# Exercise details
Reproduce word for word the part of the text on women's ice hockey at the 2014 Winter Olympics from "With the win, the" to "straight Winter Olympics.".

# Text provided
Segment Open
The women's tournament in ice hockey at the 2014 Winter Olympics was held in Sochi, Russia.

For the first time, the women's gold medal game was decided in overtime, with Canada defeating the United States 3–2. Switzerland defeated Sweden for their first Olympic ice hockey medal in 66 years, and first medal in the women's tournament.

With the win, the Canadian women's national ice hockey team won its fourth consecutive gold medal, a feat only previously accomplished by the Soviet Union men's team in 1964–76, and the Canadian men's team in 1920–32. Canadians Hayley Wickenheiser, Jayna Hefford and Caroline Ouellette became the first hockey players to win four Olympic gold medals. They also joined Soviet biathlete Alexander Tikhonov and German speed skater Claudia Pechstein as the only athletes to win gold medals in four straight Winter Olympics.

On 6 December 2017, nearly four years after the tournament was played, six players from the Russian national team (Inna Dyubanok, Yekaterina Lebedeva, Yekaterina Pashkevich, Anna Shibanova, Yekaterina Smolentseva, and Galina Skiba) were subjected to sanctions, and the team was disqualified by the International Olympic Committee (IOC) based on findings from the reanalysis of doping samples collected from Russian athletes at the 2014 Winter Games by the Oswald Commission. Ten days later, Tatiana Burina and Anna Shukina were also sanctioned and the International Ice Hockey Federation (IIHF) was directed to modify results accordingly. All eight of the players were "declared ineligible to be accredited in any capacity for all editions of the Games of the Olympiad and the Olympic Winter Games subsequent to the Olympic Winter Games Sochi 2014" and "disqualified from the events in which they participated" by the IOC. The players registered their appeals with the Court of Arbitration for Sport (CAS) and, in 2018, five of the eight players (Lebedeva, Pashkevich, Smolentseva, Burina, and Shukina) won their appeals, the sanctions against them were annulled and their results were reinstated. The sanctions against Inna Dyubanok, Anna Shibanova, and Galina Skiba were partially upheld, though the life-ban on Olympic competition was lifted, and the disqualification of the team was maintained on account of their violations.
Segment Closed
# Data extracts
Segment Open
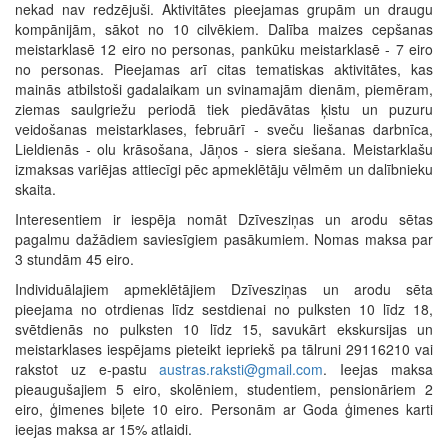
nekad nav redzējuši. Aktivitātes pieejamas grupām un draugu
kompānijām, sākot no 10 cilvēkiem. Dalība maizes cepšanas
meistarklasē 12 eiro no personas, pankūku meistarklasē - 7 eiro
no personas. Pieejamas arī citas tematiskas aktivitātes, kas
mainās atbilstoši gadalaikam un svinamajām dienām, piemēram,
ziemas saulgriežu periodā tiek piedāvātas ķistu un puzuru
veidošanas meistarklases, februārī - sveču liešanas darbnīca,
Lieldienās - olu krāsošana, Jāņos - siera siešana. Meistarklašu
izmaksas variējas attiecīgi pēc apmeklētāju vēlmēm un dalībnieku
skaita.
Interesentiem ir iespēja nomāt Dzīvesziņas un arodu sētas
pagalmu dažādiem saviesīgiem pasākumiem. Nomas maksa par
3 stundām 45 eiro.
Individuālajiem apmeklētājiem Dzīvesziņas un arodu sēta
pieejama no otrdienas līdz sestdienai no pulksten 10 līdz 18,
svētdienās no pulksten 10 līdz 15, savukārt ekskursijas un
meistarklases iespējams pieteikt iepriekš pa tālruni 29116210 vai
rakstot uz e-pastu
austras.raksti@gmail.com
. Ieejas maksa
pieaugušajiem 5 eiro, skolēniem, studentiem, pensionāriem 2
eiro, ģimenes biļete 10 eiro. Personām ar Goda ģimenes karti
ieejas maksa ar 15% atlaidi.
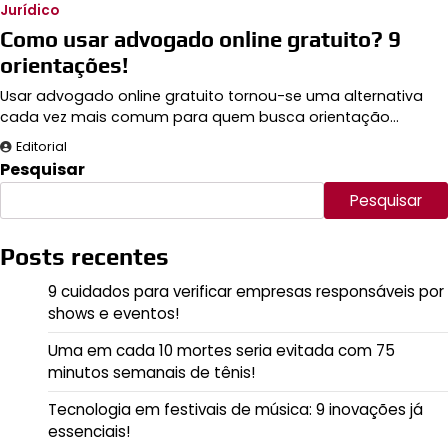
Jurídico
Como usar advogado online gratuito? 9
orientações!
Usar advogado online gratuito tornou-se uma alternativa
cada vez mais comum para quem busca orientação…
Editorial
Pesquisar
Pesquisar
Posts recentes
9 cuidados para verificar empresas responsáveis por
shows e eventos!
Uma em cada 10 mortes seria evitada com 75
minutos semanais de tênis!
Tecnologia em festivais de música: 9 inovações já
essenciais!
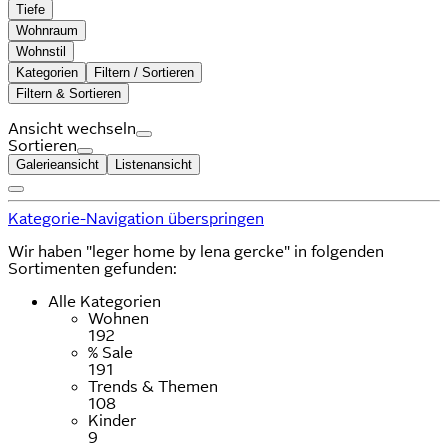
Tiefe
Wohnraum
Wohnstil
Kategorien
Filtern / Sortieren
Filtern & Sortieren
Ansicht wechseln
Sortieren
Galerieansicht
Listenansicht
Kategorie-Navigation überspringen
Wir haben "leger home by lena gercke" in folgenden
Sortimenten gefunden:
Alle Kategorien
Wohnen
192
% Sale
191
Trends & Themen
108
Kinder
9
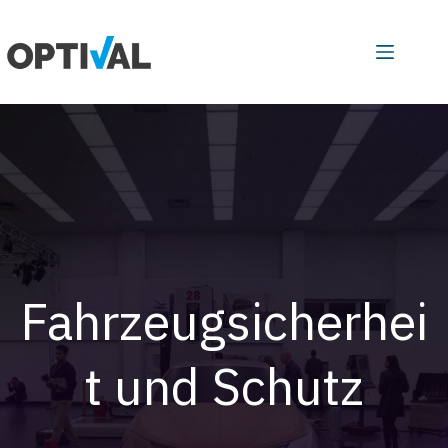
Zum
Inhalt
springen
Fahrzeugsicherhei
t und Schutz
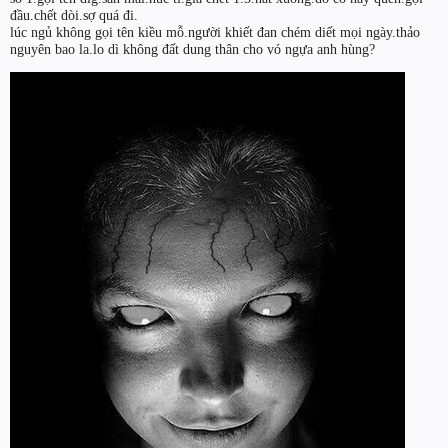
đầu.chết dòi.sợ quá đi.
lúc ngủ không gọi tên kiều mỗ.người khiết đan chém diết mọi ngày.thảo
nguyên bao la.lo dì không đất dung thân cho vó ngựa anh hùng?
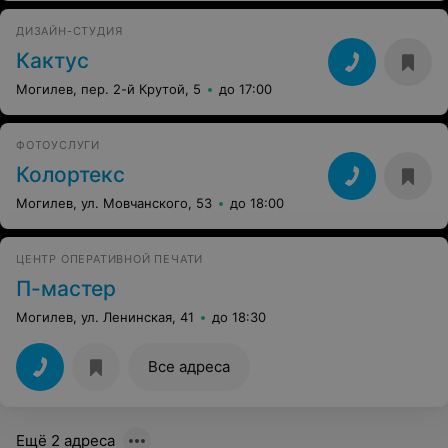
ДИЗАЙН-СТУДИЯ
Кактус
Могилев, пер. 2-й Крутой, 5
до 17:00
ФОТОУСЛУГИ
Колортекс
Могилев, ул. Мовчанского, 53
до 18:00
ЦЕНТР ОПЕРАТИВНОЙ ПЕЧАТИ
П-мастер
Могилев, ул. Ленинская, 41
до 18:30
Все адреса
Ещё 2 адреса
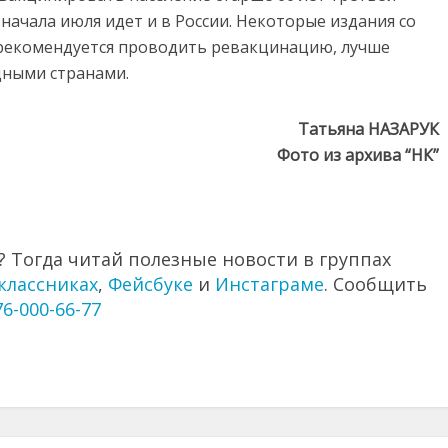
 начала июля идет и в России. Некоторые издания со
 рекомендуется проводить ревакцинацию, лучше
дными странами.
Татьяна НАЗАРУК
Фото из архива “НК”
 Тогда читай полезные новости в группах
классниках
,
Фейсбуке
и
Инстаграме
. Сообщить
76-000-66-77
Segment Closed
# Task output
With the win, the Canadian women's national ice hockey team won its fourth consecutive gold medal, a feat only previously accomplished by the Soviet Union men's team in 1964–76, and the Canadian men's team in 1920–32. Canadians Hayley Wickenheiser, Jayna Hefford and Caroline Ouellette became the first hockey players to win four Olympic gold medals. They also joined Soviet biathlete Alexander Tikhonov and German speed skater Claudia Pechstein as the only athletes to win gold medals in four straight Winter Olympics.